PROBLEM TO WORK ON
An exact transcription of every record is needed, leaving out the pictures.

GIVEN DATA
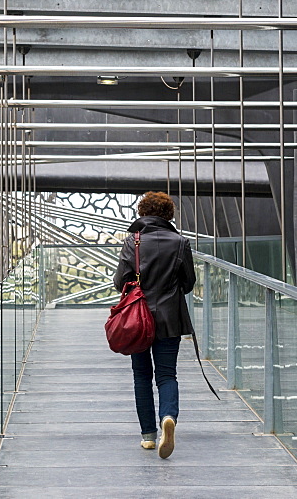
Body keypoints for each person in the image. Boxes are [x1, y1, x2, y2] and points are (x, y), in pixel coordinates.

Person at [113, 191, 196, 459]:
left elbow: (120, 281)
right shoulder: (180, 242)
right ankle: (168, 417)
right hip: (170, 319)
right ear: (169, 214)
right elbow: (188, 283)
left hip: (137, 320)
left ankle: (148, 436)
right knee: (167, 375)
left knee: (141, 375)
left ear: (142, 212)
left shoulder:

ANSWER AREA
Body keypoints for each person in the image. Boxes are [x1, y1, x2, y2] and points are (x, y), in pixel coordinates.

Person at [113, 191, 196, 459]:
left elbow: (120, 281)
right shoulder: (180, 242)
right ankle: (168, 417)
right hip: (170, 319)
right ear: (169, 214)
right elbow: (188, 283)
left hip: (137, 320)
left ankle: (148, 436)
right knee: (167, 375)
left knee: (141, 375)
left ear: (142, 212)
left shoulder:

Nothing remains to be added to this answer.